É a experiência interior que começa a nos esclarecer; ela nos leva a conhecer-nos como indivíduos que têm tendências, necessidades, aspirações; em sentido amplo, uma vontade (Wille); ademais, ela nos faz ver essa vontade tão estreitamente ligada a nosso corpo que toda tendência ou desejo se traduz imediatamente em movimento corporal. O corpo, que é um objeto entre outros, aparece como expressão de uma vontade; bem mais, como uma vontade mesma. Ele é a vontade conhecida pelo exterior, como representação: “A vontade é o conhecimento a priori do corpo, e o corpo é o conhecimento a posteriori da vontade, […] meu corpo é a objetividade de minha vontade.”

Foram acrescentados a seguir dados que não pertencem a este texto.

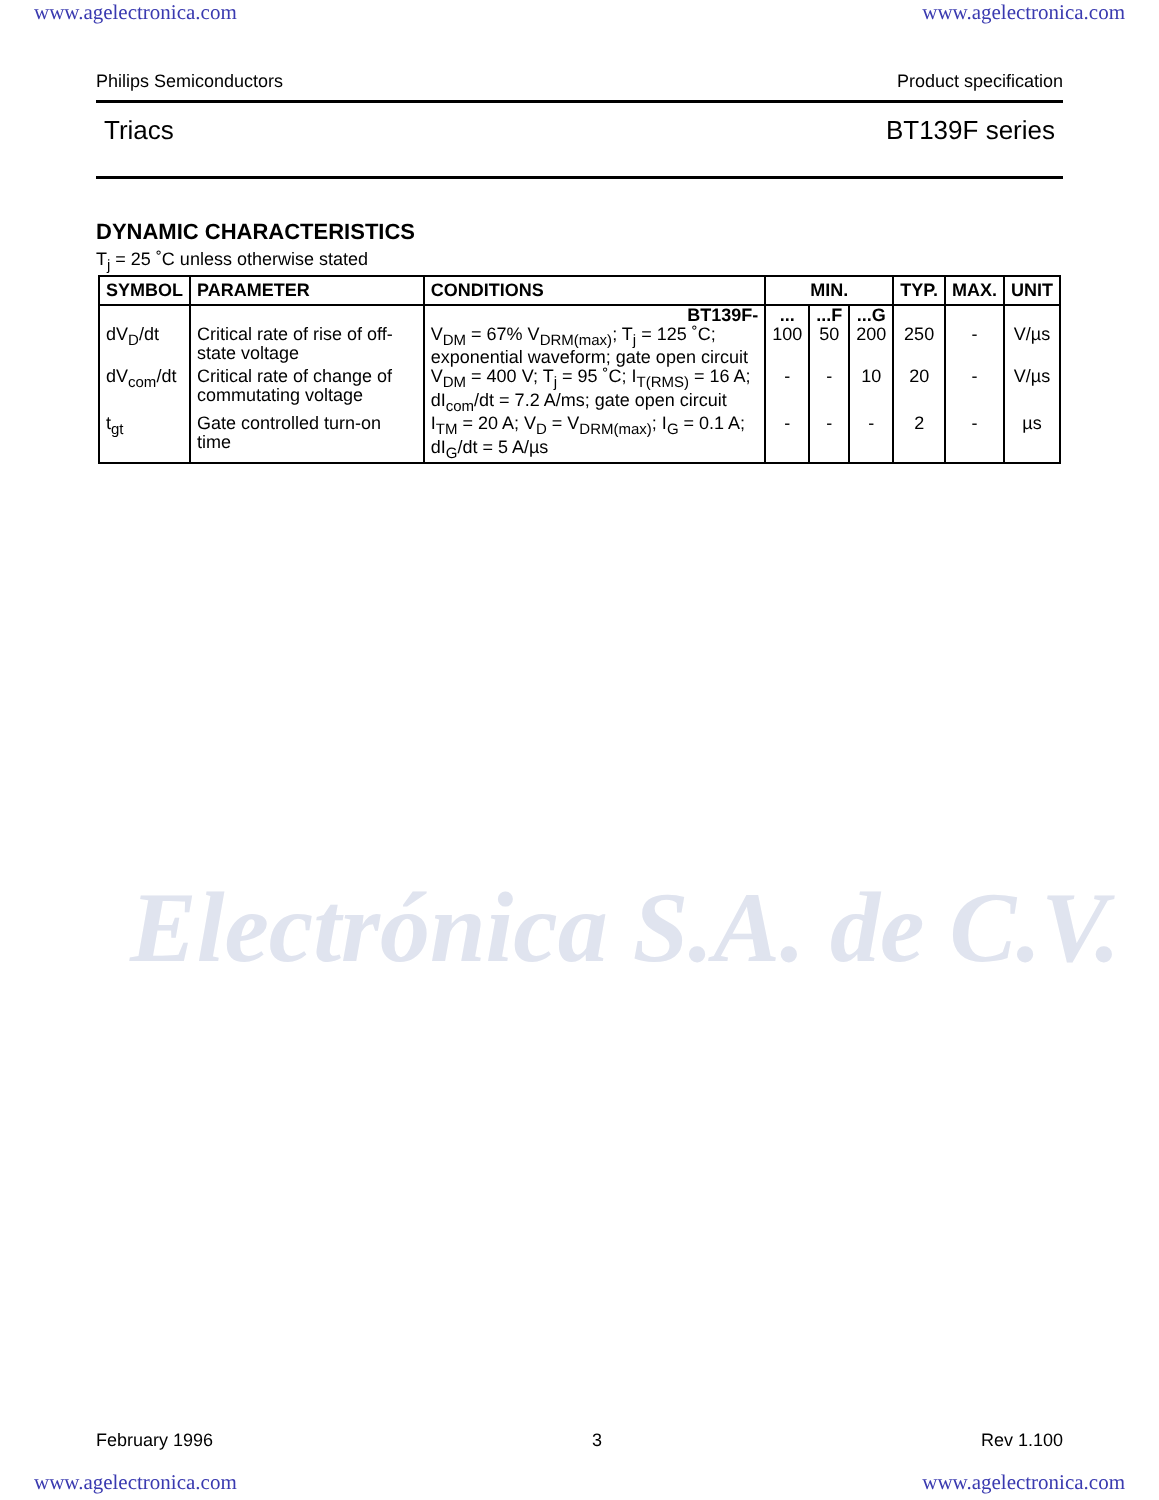www.agelectronica.com www.agelectronica.com
Philips Semiconductors Product specification
Triacs BT139F series
DYNAMIC CHARACTERISTICS
T<sub>j</sub> = 25 ˚C unless otherwise stated
| SYMBOL | PARAMETER | CONDITIONS | MIN. | | | TYP. | MAX. | UNIT |
| --- | --- | --- | --- | --- | --- | --- | --- | --- |
| dV<sub>D</sub>/dt | Critical rate of rise of off-state voltage | BT139F- V<sub>DM</sub> = 67% V<sub>DRM(max)</sub>; T<sub>j</sub> = 125 ˚C; exponential waveform; gate open circuit | ... 100 | ...F 50 | ...G 200 | 250 | - | V/µs |
| dV<sub>com</sub>/dt | Critical rate of change of commutating voltage | V<sub>DM</sub> = 400 V; T<sub>j</sub> = 95 ˚C; I<sub>T(RMS)</sub> = 16 A; dI<sub>com</sub>/dt = 7.2 A/ms; gate open circuit | - | - | 10 | 20 | - | V/µs |
| t<sub>gt</sub> | Gate controlled turn-on time | I<sub>TM</sub> = 20 A; V<sub>D</sub> = V<sub>DRM(max)</sub>; I<sub>G</sub> = 0.1 A; dI<sub>G</sub>/dt = 5 A/µs | - | - | - | 2 | - | µs |
Electrónica S.A. de C.V.
February 1996 3 Rev 1.100
www.agelectronica.com www.agelectronica.com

Por outro lado, a raiz do mal inerente à existência é o querer-viver, absurdo, sem razão e sem finalidade, que engendra sempre novas necessidades e, com elas, novas dores. Toda a experiência humana se esclarece; compreende-se então o amor sexual e seu furor; seu ciúme e seu poder ignoram a razão; sua seriedade trágica dá incessantemente origem a novos seres para novos sofrimentos; nunca terminam os malefícios do “gênio da espécie”. Donde as célebres diatribes de Schopenhauer contra as mulheres, cuja pretensa beleza é o engodo que nos é oferecido pelo gênio da espécie. E quando o homem finalmente satisfez seus desejos começa o tédio, mal que ele teme tanto quanto o sofrimento, e que pode levá-lo ao desespero. Não se deve esperar progresso nenhum para a humanidade, pois os mesmos males – doença, crime, guerra – renascem sem cessar. Não se pode opor a esse pessimismo a existência do prazer: pois a dor que nasce do querer-viver é a única realidade positiva, e o prazer só é sentido no momento fugaz em que cessa a dor.

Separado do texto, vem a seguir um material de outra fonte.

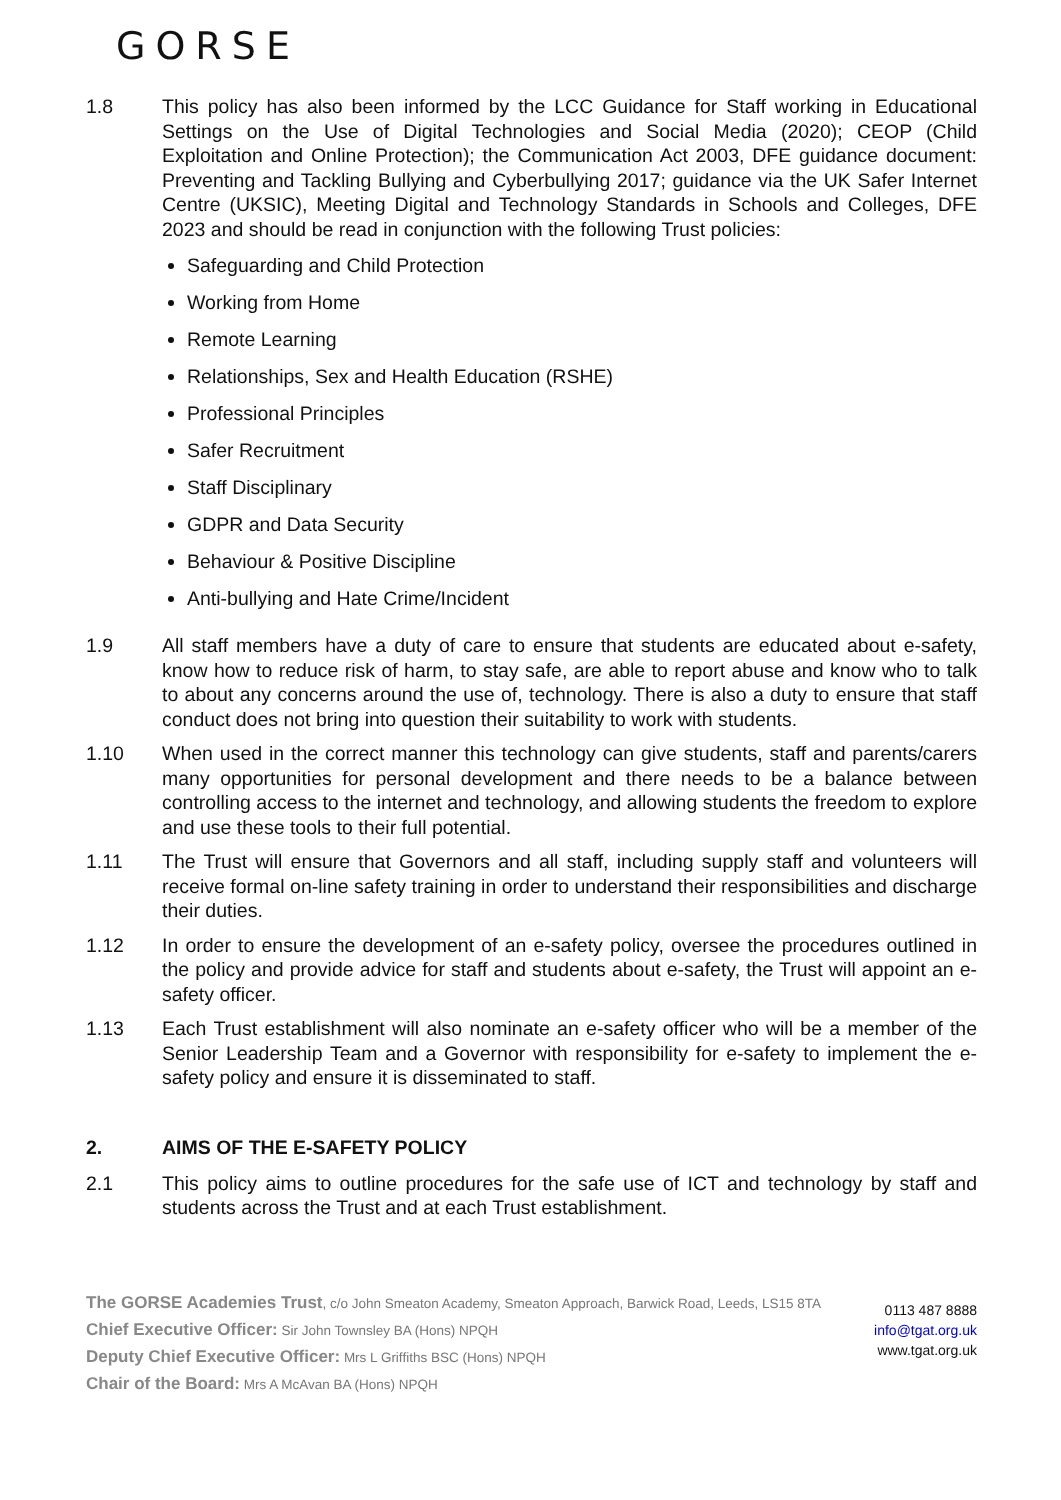GORSE
1.8 This policy has also been informed by the LCC Guidance for Staff working in Educational Settings on the Use of Digital Technologies and Social Media (2020); CEOP (Child Exploitation and Online Protection); the Communication Act 2003, DFE guidance document: Preventing and Tackling Bullying and Cyberbullying 2017; guidance via the UK Safer Internet Centre (UKSIC), Meeting Digital and Technology Standards in Schools and Colleges, DFE 2023 and should be read in conjunction with the following Trust policies:
Safeguarding and Child Protection
Working from Home
Remote Learning
Relationships, Sex and Health Education (RSHE)
Professional Principles
Safer Recruitment
Staff Disciplinary
GDPR and Data Security
Behaviour & Positive Discipline
Anti-bullying and Hate Crime/Incident
1.9 All staff members have a duty of care to ensure that students are educated about e-safety, know how to reduce risk of harm, to stay safe, are able to report abuse and know who to talk to about any concerns around the use of, technology. There is also a duty to ensure that staff conduct does not bring into question their suitability to work with students.
1.10 When used in the correct manner this technology can give students, staff and parents/carers many opportunities for personal development and there needs to be a balance between controlling access to the internet and technology, and allowing students the freedom to explore and use these tools to their full potential.
1.11 The Trust will ensure that Governors and all staff, including supply staff and volunteers will receive formal on-line safety training in order to understand their responsibilities and discharge their duties.
1.12 In order to ensure the development of an e-safety policy, oversee the procedures outlined in the policy and provide advice for staff and students about e-safety, the Trust will appoint an e-safety officer.
1.13 Each Trust establishment will also nominate an e-safety officer who will be a member of the Senior Leadership Team and a Governor with responsibility for e-safety to implement the e-safety policy and ensure it is disseminated to staff.
2. AIMS OF THE E-SAFETY POLICY
2.1 This policy aims to outline procedures for the safe use of ICT and technology by staff and students across the Trust and at each Trust establishment.
The GORSE Academies Trust, c/o John Smeaton Academy, Smeaton Approach, Barwick Road, Leeds, LS15 8TA
Chief Executive Officer: Sir John Townsley BA (Hons) NPQH
Deputy Chief Executive Officer: Mrs L Griffiths BSC (Hons) NPQH
Chair of the Board: Mrs A McAvan BA (Hons) NPQH
0113 487 8888
info@tgat.org.uk
www.tgat.org.uk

Quanto à arte e à moral, são revelações diretas da essência das coisas, verdadeiras gnoses que por si sós têm o efeito de acalmar a vontade, sem que sejamos forçados a passar pelo crivo da filosofia. O filósofo só tem então de refletir sobre as experiências do artista e sobre os atos com valor moral; encontrará no gênio e no asceta um conhecimento direto da essência do mundo, mas ao mesmo tempo uma libertação da ação nociva da vontade: esse terceiro e esse quarto ataques, ao mesmo tempo que desvelam a vontade, tornam-na inofensiva. É a imensa influência dessas duas últimas partes que fez de Schopenhauer, segundo Nietzsche, o “educador” da geração seguinte.
Edição brasileira: O mundo como vontade e representação, São Paulo, Nova Cultural, 1991.
Estudo: A. Philonenko, Schopenhauer, une philosophie de la tragedie, Vrin, 1980.